If you are struggling to uncover desired business results that lead to cash, perhaps it is time to modify your needs analysis process. Here’s a new model that is getting rave reviews — feel free to take it for a test drive during your next discovery meeting with a new prospect.
1. Assessment
Assess the desired results the business is looking to achieve. Don’t just accept the first desired business result, uncover several to be sure you end up with a meaningful assignment.
Ask questions like:
- Help me see the business through your eyes. When you look at your P&L, what do you pay the most attention to?
- What areas of the business account for the bulk of your sales?
- Do you have some emerging or growth areas that are showing strong promise?
- What key business results are you focused on achieving this year?
- Which results are you having trouble achieving?
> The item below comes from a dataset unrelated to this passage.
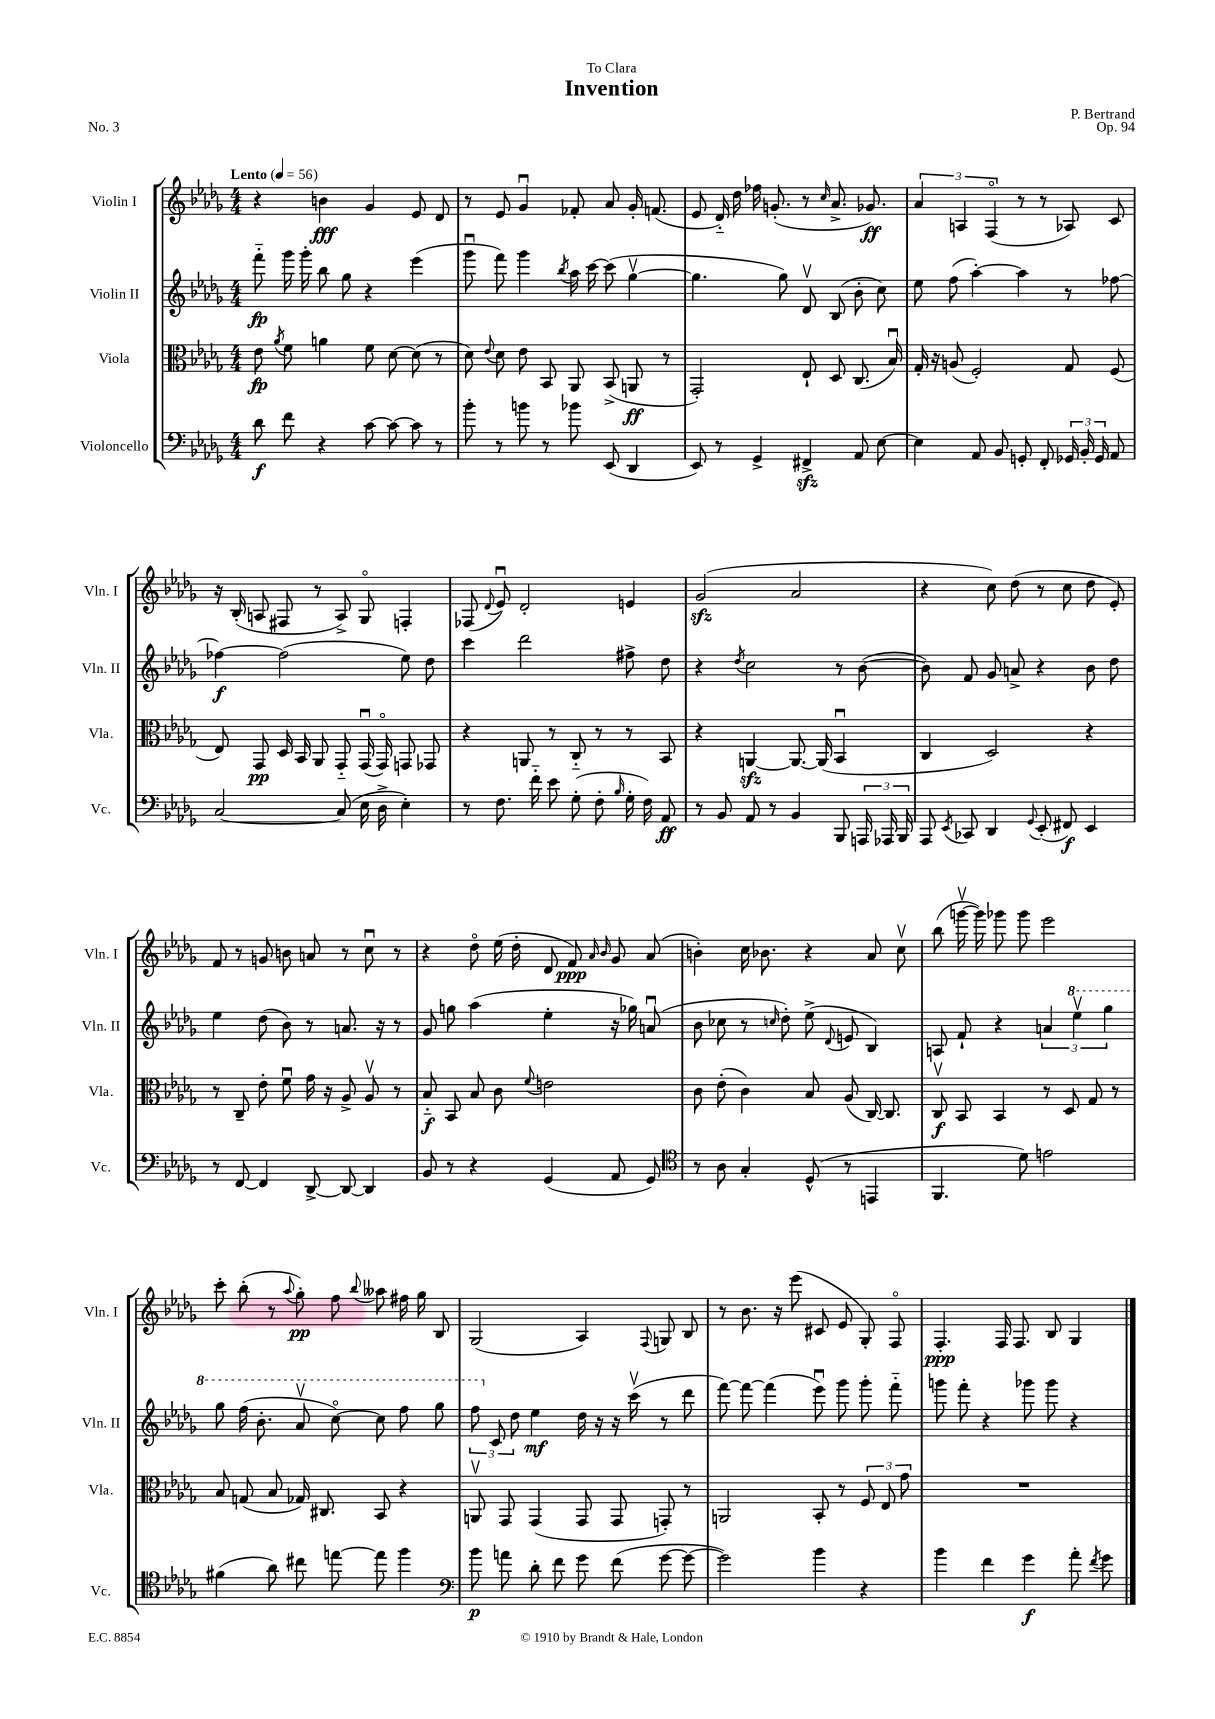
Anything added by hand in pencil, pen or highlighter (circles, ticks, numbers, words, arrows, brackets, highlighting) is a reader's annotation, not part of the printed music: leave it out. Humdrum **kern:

- What opportunities do you want to capitalize on in the future?
2. Assignment
Summarize all the desired business results and select one to focus on.
Follow these steps:
- Summarize the desired business results you've uncovered so far.
- Ask if anything is missing from the list.
- Ask the advertiser to prioritize the list. Which is most important? Most urgent? Focus on an essential business result you have the capabilities to address.
- Test the emerging “Assignment” by asking questions about already-existing plans, potential spending to solve the problem, and how soon the prospect wants to see potential solutions.
- Agree on one or more Assignment(s) the prospect wants help with and you will work together on.
3. Analysis
Once the assignment is clear, analyze the problem to solve. Find out what is getting in the way of achieving the desired business result. Lead with the consumer journey—focus on what they are trying to get the customer to do.
Ask questions like:
- Why are you focused on this business result? What makes it so important? What makes it tough to achieve?
- Who is the Target consumer? What consumer behavior will need to be influenced to achieve this result?
- What benefits do they seek? How does this advertiser stack up to competitors when it comes to delivering on those benefits?
- What is getting in the way currently?
- Describe the journey that brings them to making the purchase you want them to make.
- What are some of the things you need to see in the ideal solution?
- What has prevented you from having a solution already?
4. Agreement
Agree on how to measure success. What expectations do they have and how they will measure the results. You should weigh in on this as well. It’s good idea to have 2-3 ways to measure.
Come to agreement by asking questions like this:
- How would you describe the ultimate measure of success here?
- What return on investment are you looking for?
- Given our conversation about the consumer journey, what are some ways we can measure along the purchase path?
- What would be an early indicator of success?
Follow this 4-Step Needs Analysis in your next discovery meeting with a prospect to uncover desired business results that lead to closed deals and more cash.